Don’t Forget the Marshmallows: Scaling Pacaya Volcano
Photos by John Roberts
Feeling the slick rocks slipping and making a clinking sound beneath my feet as I struggled to maintain my balance, I realized that I was hiking on an altogether foreign surface.
Looking around the gray landscape, shrouded by slow-moving mists, I would have believed I was on the moon if I had just woke up and my fellow hikers had told me this was the case.
But we were on a volcano in Guatemala. In fact, Pacaya Volcano is one of the most active and unpredictable rumbling peaks in the Central American country.
On our adventure, though, we just witnessed Pacaya blowing off a little smoke — a gentle wafting stream of gas and a little ash that made a nice backdrop for many of the pictures we would snap during our outing. The views at the top were incredible and otherworldly, indeed.
This was my first trip to Guatemala, and I wanted to explore the nation with a challenging activity. The country features a chain of 33 volcanoes within the Pacific's Ring of Fire. Guatemala also has the highest density of active volcanoes in the world.
So, why not hike up one?
Pacaya Volcano sits within a national park in the town of San Vicente Pacaya, about 30 miles from Guatemala City or the historic old city of Antigua. Shuttles from these towns to the park cost about $15, and you also pay about $6 to enter the park where you find the trailhead.
The trailhead is about 5,800 feet above sea level. Even if you are in good shape, the steep ascent on this well-marked path will leave you huffing and puffing. Be sure to carry water, because it gets hot. We took a few breaks to rest and take pictures as we made our way to the top — about a two-hour journey.
Arriving at the park, we were greeted by swarms of youngsters, smiling and eager to rent us a walking stick for $1. Most in our group snagged a sturdy pole, which helps keep you steady on the tricky terrain.
Horse "taxis" are also available to those who don't want to make the trek under their own power. If you are a horse aficionado, or have limited mobility, this is a cool option.
Once we reached the highest level of our hike, a dizzying 8,400 feet at the base of Pacaya, the volcano’s main cone was on full display, looming over a vast lava field. Her last major eruption was in 2010, when she spewed prodigious destructive lava flows, but the volcano has been steadily active since 1965. We saw small plumes of steam emerging from the peak throughout the day.

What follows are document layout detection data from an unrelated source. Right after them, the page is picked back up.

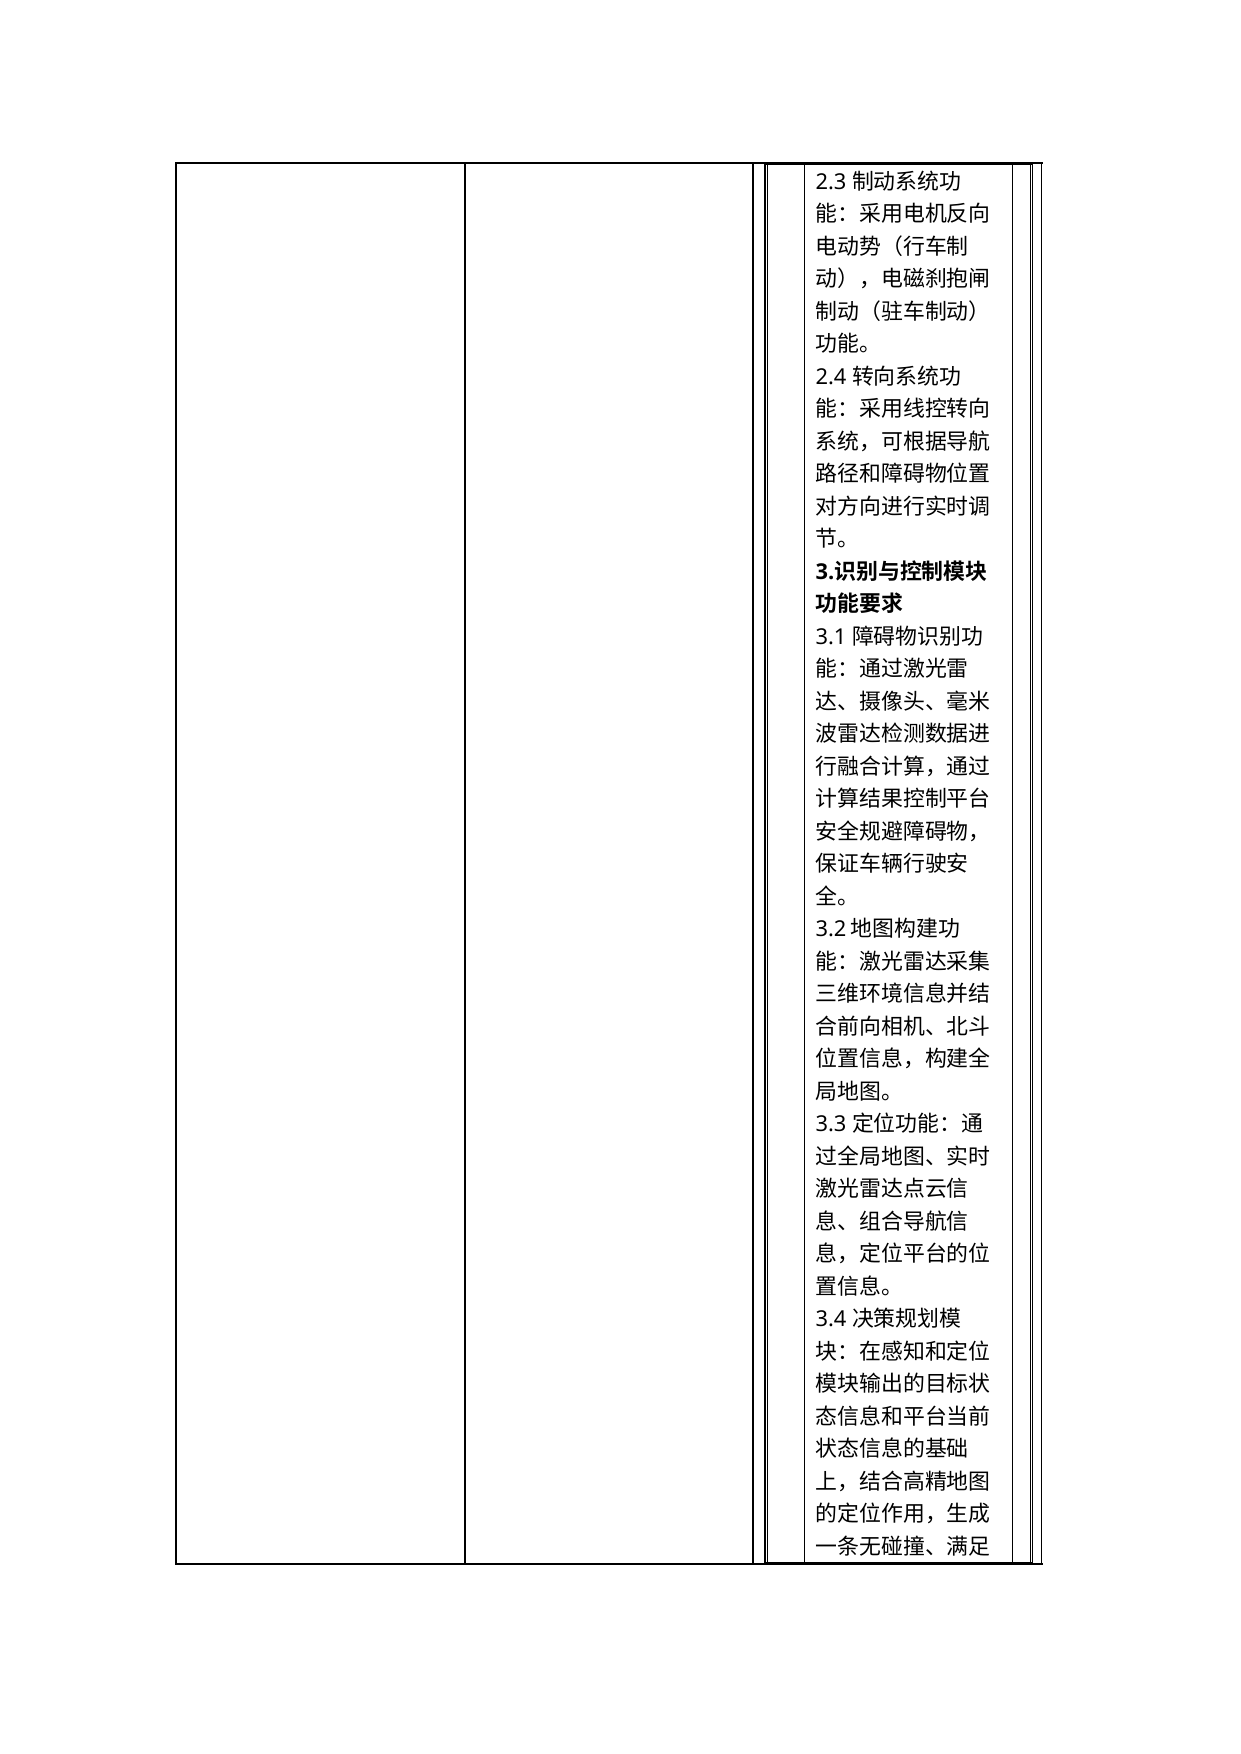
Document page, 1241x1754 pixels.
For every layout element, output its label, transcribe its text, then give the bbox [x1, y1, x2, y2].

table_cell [768, 165, 804, 1562]
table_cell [1033, 164, 1041, 1563]
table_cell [754, 164, 764, 1563]
table_cell 1 [177, 164, 464, 1563]
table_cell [1013, 165, 1030, 1562]
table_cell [805, 165, 1012, 1562]
table_cell [466, 164, 752, 1563]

After taking in the 360-degree vistas at the base, we navigated loose ash and rock on the trail that crossed over the sprawling lava field. This was a prime attraction of the hike because we would get to roast marshmallows over the hot vent opening below the solidifying field of sharp rocks (solid comfortable hiking shoes and long pants are recommended).
This is where the volcano complex most resembled another planet. Beginning our descent on the opposite side of the mountain from where we started, our group disappeared into a cloudy mist that shrouded the hillside.
We emerged several minutes later, yet another batch of souls to have brazenly scaled Pacaya Volcano, which fortunately chose to remain calm for our visit.